*I was gifted a copy of this book in return for this review and as part of the blog tour.
Unscripted is a book about unrequited love, friendship and following dreams.
Nobody is a bigger fan of actor Thom Cassidy than Libby. Nobody. That’s why she’s totally going to marry him.
“She’s going to write a novel, name the main character after Thom, and find a way to get it to him. Intrigued and flattered, he will read it, fall in love with her prose, and ask to turn it into a movie. She will pretend to think about it, then say ‘Sure, but can I work on it with you?’ Their eyes will meet over the script… and fade to black.
But with four interwoven lives in play, can anything be that simple? Thoughtful, quirky and moving, Unscripted is a story of friendship and second chances, and asks the question: How far can you take your dream?“
Usually, I tend to stick to the same genre of book; serious, dramatic and not always quite so lovely, but I’ve been trying to expand my reading a bit into other types of books. This book certainly didn’t let me down. More so in the fact it was kind of like my love for the really cheesy Hallmark movies that are on the TV at certain times of year.

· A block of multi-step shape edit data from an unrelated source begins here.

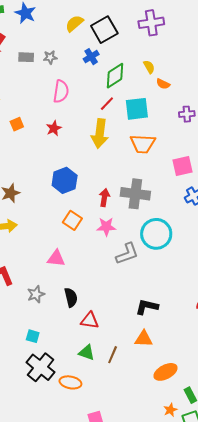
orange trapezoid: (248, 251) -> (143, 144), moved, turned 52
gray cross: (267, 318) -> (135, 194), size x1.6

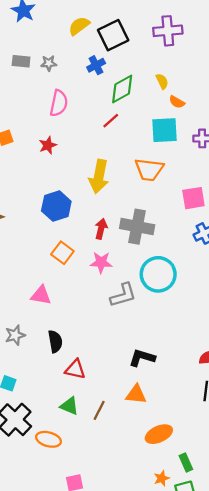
cyan square: (137, 109) -> (165, 130), moved
yellow arrow: (100, 134) -> (99, 177), moved

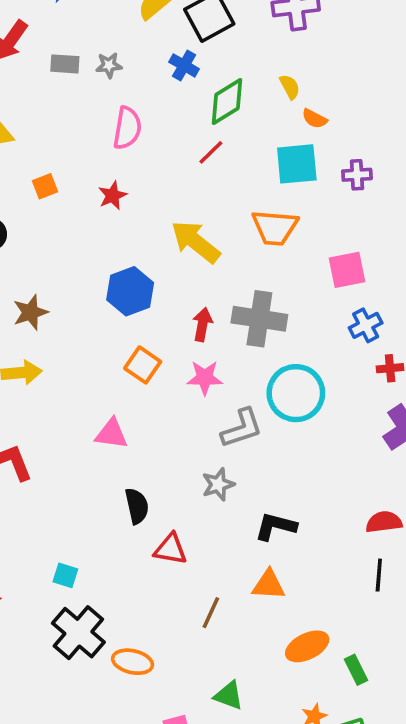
blue cross: (96, 65) -> (184, 65), turned -30
yellow arrow: (99, 177) -> (196, 242), turned 120
gray star: (15, 335) -> (218, 484), moved
green triangle: (69, 406) -> (229, 696), moved
green rectangle: (186, 463) -> (356, 670), moved

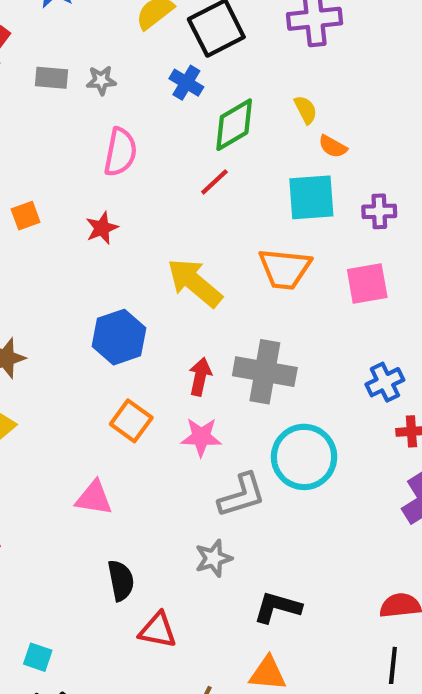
pink square: (347, 270) -> (367, 284), moved

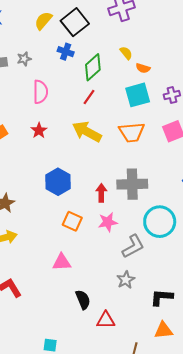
yellow arrow: (195, 283) -> (87, 132), moved

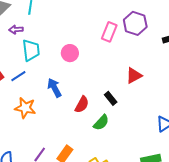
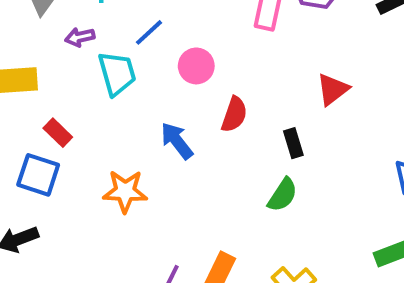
blue line: (18, 76) -> (149, 32), moved
black rectangle: (111, 98) -> (293, 143), turned 32
red semicircle: (82, 105) -> (234, 114), moved

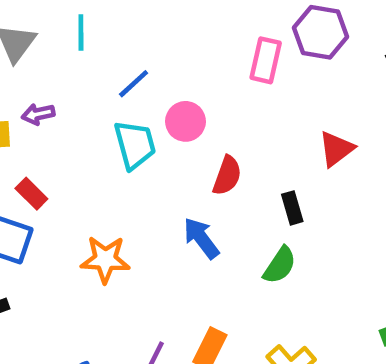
purple arrow: (80, 37) -> (38, 114), moved
cyan trapezoid: (117, 73) -> (135, 145), moved
blue arrow: (177, 141) -> (201, 238), moved

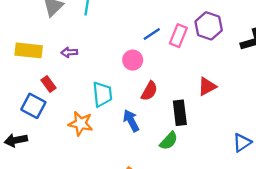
blue line: (134, 84) -> (152, 34), moved
purple arrow: (38, 114) -> (69, 52), moved
cyan trapezoid: (135, 145) -> (102, 94), moved
black rectangle: (292, 208) -> (180, 113), size x1.5

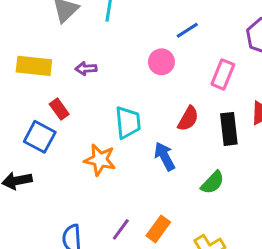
blue line: (152, 34) -> (187, 30), moved
pink rectangle: (178, 36) -> (223, 74), moved
pink circle: (133, 60) -> (161, 62), moved
black rectangle: (180, 113) -> (229, 129), moved

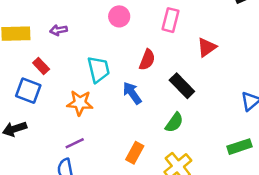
black rectangle: (229, 129) -> (182, 86), moved, turned -30
green semicircle: (213, 182) -> (174, 123), moved
purple line: (121, 229) -> (75, 143), moved, turned 36

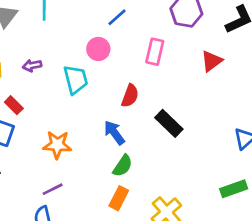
red triangle: (207, 47) -> (212, 61), moved
cyan trapezoid: (99, 69) -> (76, 80), moved
green semicircle: (174, 123) -> (123, 166), moved

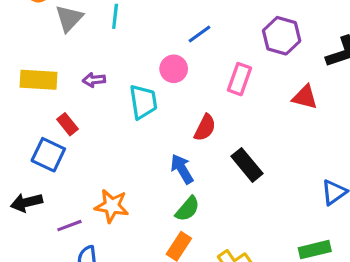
red triangle: (212, 61) -> (305, 97), turned 45
orange star: (57, 145) -> (112, 206), moved
purple line: (53, 189) -> (69, 226), moved

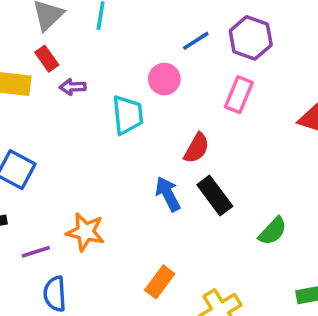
purple hexagon: (282, 36) -> (251, 38), moved
red rectangle: (68, 124) -> (47, 59), moved
black rectangle: (247, 165) -> (215, 196), moved
green semicircle: (187, 209) -> (273, 231), moved

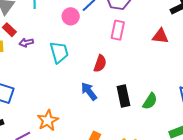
pink circle: (164, 79) -> (71, 16), moved
black rectangle: (215, 196) -> (123, 96), moved, turned 35
orange star: (85, 232) -> (48, 120), turned -30

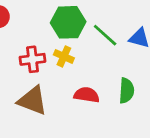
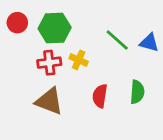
green hexagon: (68, 22) -> (55, 28), moved
red semicircle: (87, 95) -> (100, 96), turned -90

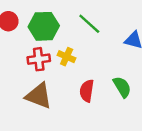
green line: (117, 40) -> (89, 24), moved
green semicircle: (137, 92) -> (122, 87), turned -35

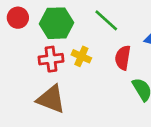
red semicircle: (87, 91) -> (123, 58), moved

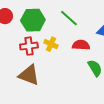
red semicircle: (123, 58) -> (81, 45), turned 84

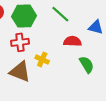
yellow cross: (51, 44) -> (42, 59), moved

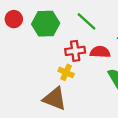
red cross: (20, 42) -> (75, 51), moved
brown triangle: (20, 72) -> (55, 99), moved

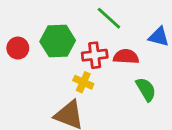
red circle: (14, 19) -> (18, 48), moved
green hexagon: (46, 24) -> (58, 41), moved

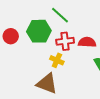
green line: (109, 18) -> (60, 15), moved

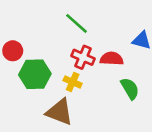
green hexagon: (39, 31) -> (35, 74), moved
red cross: (65, 41) -> (83, 57), turned 30

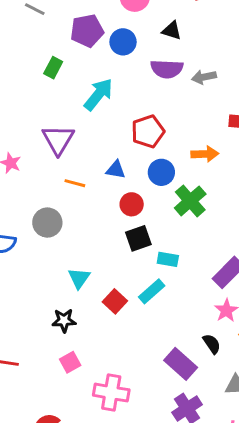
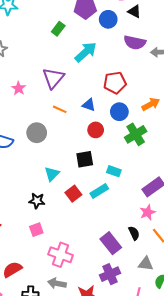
black triangle: (172, 31) -> (134, 12), moved
orange arrow: (205, 154) -> (151, 104), turned -36
black square: (138, 238) -> (85, 159), moved

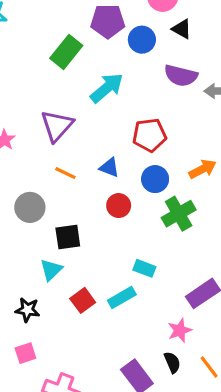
green rectangle: (58, 29) -> (66, 52), size x1.5
black square: (85, 159) -> (68, 237), moved
pink star: (148, 212) -> (180, 330), moved

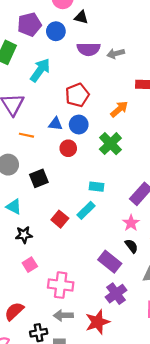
blue circle: (155, 179) -> (79, 125), moved
cyan triangle: (51, 270) -> (14, 207), moved, turned -35

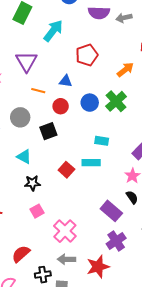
blue circle: (79, 125) -> (90, 103), moved
red circle: (68, 148) -> (61, 106), moved
cyan rectangle: (86, 210) -> (91, 163), turned 42
pink cross: (61, 285) -> (65, 231), turned 35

Cheesy, light hearted and predictable, but in a good way.
The story is based around 4 characters; Libby, Dan, Thom and Ebba. Libby was just a bit irritating but she is the main protagonist so obviously I just wanted good things to happen for her. From the get go (after the first introductory paragraphs from each character) I’d decided a little in my head how I’d like the story for each character to play out (or at least tried to predict a little). The paragraphs are quite short and each one is in the perspective of a different character which I found made it quick and easy to read. It made me want to read more, constantly thinking “I wonder what’s going to happen to x character now” and I enjoyed how the characters and their stories intertwined.
The characters were all adults in their 20’s and over but it did feel a little as though the characters (particularly the 2 university graduates) were quite young. Libby’s behaviours and attitudes were quite childlike at times I felt and I wondered if she was quite immature and unrealistic.
As I mentioned before, the ending was really quite predictable, as were some aspects of the story but I enjoyed the journey all the same. The book kind of finished before I was expecting it to, like it was quite rushed. I wanted to know what happened after the ending. It was quirky, light hearted and just a really lovely read.